**LISTED RECORDS:**
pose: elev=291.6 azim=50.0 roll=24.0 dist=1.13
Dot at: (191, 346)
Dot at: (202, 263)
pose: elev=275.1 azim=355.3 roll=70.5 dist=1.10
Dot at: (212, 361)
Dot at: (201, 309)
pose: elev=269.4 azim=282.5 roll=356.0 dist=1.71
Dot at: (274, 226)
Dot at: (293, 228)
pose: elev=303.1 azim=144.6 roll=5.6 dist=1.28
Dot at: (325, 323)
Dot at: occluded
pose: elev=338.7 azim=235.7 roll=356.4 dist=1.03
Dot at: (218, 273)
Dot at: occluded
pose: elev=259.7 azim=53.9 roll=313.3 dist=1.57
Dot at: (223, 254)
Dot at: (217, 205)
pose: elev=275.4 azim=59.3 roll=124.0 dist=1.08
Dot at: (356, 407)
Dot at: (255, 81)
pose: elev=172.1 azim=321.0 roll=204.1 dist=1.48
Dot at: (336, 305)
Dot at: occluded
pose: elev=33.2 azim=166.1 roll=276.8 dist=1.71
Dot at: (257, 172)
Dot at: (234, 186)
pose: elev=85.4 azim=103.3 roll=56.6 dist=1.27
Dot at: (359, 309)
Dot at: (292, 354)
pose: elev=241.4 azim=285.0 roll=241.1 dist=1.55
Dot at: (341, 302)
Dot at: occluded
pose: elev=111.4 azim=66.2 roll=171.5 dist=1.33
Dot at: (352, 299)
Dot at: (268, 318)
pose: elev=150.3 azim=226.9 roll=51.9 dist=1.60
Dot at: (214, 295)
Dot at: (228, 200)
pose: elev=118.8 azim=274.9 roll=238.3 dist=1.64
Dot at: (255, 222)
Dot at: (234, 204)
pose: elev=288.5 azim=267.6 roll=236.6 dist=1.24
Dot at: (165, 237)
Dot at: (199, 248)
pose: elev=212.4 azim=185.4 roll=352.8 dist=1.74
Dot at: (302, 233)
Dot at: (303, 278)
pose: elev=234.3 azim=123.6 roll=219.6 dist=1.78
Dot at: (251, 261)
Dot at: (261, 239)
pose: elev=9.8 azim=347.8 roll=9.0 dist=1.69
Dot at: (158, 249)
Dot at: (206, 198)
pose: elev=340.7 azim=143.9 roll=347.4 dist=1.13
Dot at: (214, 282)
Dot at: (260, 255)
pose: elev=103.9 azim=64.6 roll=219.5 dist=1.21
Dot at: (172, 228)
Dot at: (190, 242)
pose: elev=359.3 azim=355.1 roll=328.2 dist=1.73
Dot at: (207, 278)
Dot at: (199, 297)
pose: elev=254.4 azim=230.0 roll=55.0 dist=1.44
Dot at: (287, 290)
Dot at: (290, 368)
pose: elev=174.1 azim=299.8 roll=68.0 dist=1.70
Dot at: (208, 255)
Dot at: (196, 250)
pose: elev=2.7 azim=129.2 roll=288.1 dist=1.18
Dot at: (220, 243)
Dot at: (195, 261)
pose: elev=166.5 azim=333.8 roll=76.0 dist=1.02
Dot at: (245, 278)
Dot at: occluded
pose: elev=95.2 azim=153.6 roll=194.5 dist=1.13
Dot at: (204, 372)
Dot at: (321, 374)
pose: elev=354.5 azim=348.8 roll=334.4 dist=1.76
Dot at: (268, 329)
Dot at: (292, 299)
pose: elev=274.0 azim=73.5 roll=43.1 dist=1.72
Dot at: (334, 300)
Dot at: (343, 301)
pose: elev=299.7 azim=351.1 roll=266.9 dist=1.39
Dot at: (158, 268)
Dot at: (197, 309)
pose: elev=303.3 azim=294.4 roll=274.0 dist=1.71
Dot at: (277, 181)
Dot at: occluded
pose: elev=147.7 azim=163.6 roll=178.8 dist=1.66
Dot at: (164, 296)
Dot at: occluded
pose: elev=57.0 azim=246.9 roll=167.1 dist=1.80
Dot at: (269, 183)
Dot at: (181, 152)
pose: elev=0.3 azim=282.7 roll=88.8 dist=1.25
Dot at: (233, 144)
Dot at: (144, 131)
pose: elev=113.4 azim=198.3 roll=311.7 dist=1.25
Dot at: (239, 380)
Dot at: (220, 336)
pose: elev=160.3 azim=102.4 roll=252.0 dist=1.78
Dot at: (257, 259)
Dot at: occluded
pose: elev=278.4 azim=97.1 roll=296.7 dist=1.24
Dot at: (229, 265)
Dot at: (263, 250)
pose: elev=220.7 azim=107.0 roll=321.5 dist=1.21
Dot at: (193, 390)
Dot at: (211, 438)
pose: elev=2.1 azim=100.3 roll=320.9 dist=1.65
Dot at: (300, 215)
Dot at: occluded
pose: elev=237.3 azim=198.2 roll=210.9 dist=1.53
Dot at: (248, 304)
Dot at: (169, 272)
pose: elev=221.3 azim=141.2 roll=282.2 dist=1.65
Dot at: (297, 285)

**WHAT THE EXERCISE ASKS:** Reproduce every line above verbatim, in the same order, with nothing added or changed.

**ANSWER TO THE PROBLEM:**
pose: elev=291.6 azim=50.0 roll=24.0 dist=1.13
Dot at: (191, 346)
Dot at: (202, 263)
pose: elev=275.1 azim=355.3 roll=70.5 dist=1.10
Dot at: (212, 361)
Dot at: (201, 309)
pose: elev=269.4 azim=282.5 roll=356.0 dist=1.71
Dot at: (274, 226)
Dot at: (293, 228)
pose: elev=303.1 azim=144.6 roll=5.6 dist=1.28
Dot at: (325, 323)
Dot at: occluded
pose: elev=338.7 azim=235.7 roll=356.4 dist=1.03
Dot at: (218, 273)
Dot at: occluded
pose: elev=259.7 azim=53.9 roll=313.3 dist=1.57
Dot at: (223, 254)
Dot at: (217, 205)
pose: elev=275.4 azim=59.3 roll=124.0 dist=1.08
Dot at: (356, 407)
Dot at: (255, 81)
pose: elev=172.1 azim=321.0 roll=204.1 dist=1.48
Dot at: (336, 305)
Dot at: occluded
pose: elev=33.2 azim=166.1 roll=276.8 dist=1.71
Dot at: (257, 172)
Dot at: (234, 186)
pose: elev=85.4 azim=103.3 roll=56.6 dist=1.27
Dot at: (359, 309)
Dot at: (292, 354)
pose: elev=241.4 azim=285.0 roll=241.1 dist=1.55
Dot at: (341, 302)
Dot at: occluded
pose: elev=111.4 azim=66.2 roll=171.5 dist=1.33
Dot at: (352, 299)
Dot at: (268, 318)
pose: elev=150.3 azim=226.9 roll=51.9 dist=1.60
Dot at: (214, 295)
Dot at: (228, 200)
pose: elev=118.8 azim=274.9 roll=238.3 dist=1.64
Dot at: (255, 222)
Dot at: (234, 204)
pose: elev=288.5 azim=267.6 roll=236.6 dist=1.24
Dot at: (165, 237)
Dot at: (199, 248)
pose: elev=212.4 azim=185.4 roll=352.8 dist=1.74
Dot at: (302, 233)
Dot at: (303, 278)
pose: elev=234.3 azim=123.6 roll=219.6 dist=1.78
Dot at: (251, 261)
Dot at: (261, 239)
pose: elev=9.8 azim=347.8 roll=9.0 dist=1.69
Dot at: (158, 249)
Dot at: (206, 198)
pose: elev=340.7 azim=143.9 roll=347.4 dist=1.13
Dot at: (214, 282)
Dot at: (260, 255)
pose: elev=103.9 azim=64.6 roll=219.5 dist=1.21
Dot at: (172, 228)
Dot at: (190, 242)
pose: elev=359.3 azim=355.1 roll=328.2 dist=1.73
Dot at: (207, 278)
Dot at: (199, 297)
pose: elev=254.4 azim=230.0 roll=55.0 dist=1.44
Dot at: (287, 290)
Dot at: (290, 368)
pose: elev=174.1 azim=299.8 roll=68.0 dist=1.70
Dot at: (208, 255)
Dot at: (196, 250)
pose: elev=2.7 azim=129.2 roll=288.1 dist=1.18
Dot at: (220, 243)
Dot at: (195, 261)
pose: elev=166.5 azim=333.8 roll=76.0 dist=1.02
Dot at: (245, 278)
Dot at: occluded
pose: elev=95.2 azim=153.6 roll=194.5 dist=1.13
Dot at: (204, 372)
Dot at: (321, 374)
pose: elev=354.5 azim=348.8 roll=334.4 dist=1.76
Dot at: (268, 329)
Dot at: (292, 299)
pose: elev=274.0 azim=73.5 roll=43.1 dist=1.72
Dot at: (334, 300)
Dot at: (343, 301)
pose: elev=299.7 azim=351.1 roll=266.9 dist=1.39
Dot at: (158, 268)
Dot at: (197, 309)
pose: elev=303.3 azim=294.4 roll=274.0 dist=1.71
Dot at: (277, 181)
Dot at: occluded
pose: elev=147.7 azim=163.6 roll=178.8 dist=1.66
Dot at: (164, 296)
Dot at: occluded
pose: elev=57.0 azim=246.9 roll=167.1 dist=1.80
Dot at: (269, 183)
Dot at: (181, 152)
pose: elev=0.3 azim=282.7 roll=88.8 dist=1.25
Dot at: (233, 144)
Dot at: (144, 131)
pose: elev=113.4 azim=198.3 roll=311.7 dist=1.25
Dot at: (239, 380)
Dot at: (220, 336)
pose: elev=160.3 azim=102.4 roll=252.0 dist=1.78
Dot at: (257, 259)
Dot at: occluded
pose: elev=278.4 azim=97.1 roll=296.7 dist=1.24
Dot at: (229, 265)
Dot at: (263, 250)
pose: elev=220.7 azim=107.0 roll=321.5 dist=1.21
Dot at: (193, 390)
Dot at: (211, 438)
pose: elev=2.1 azim=100.3 roll=320.9 dist=1.65
Dot at: (300, 215)
Dot at: occluded
pose: elev=237.3 azim=198.2 roll=210.9 dist=1.53
Dot at: (248, 304)
Dot at: (169, 272)
pose: elev=221.3 azim=141.2 roll=282.2 dist=1.65
Dot at: (297, 285)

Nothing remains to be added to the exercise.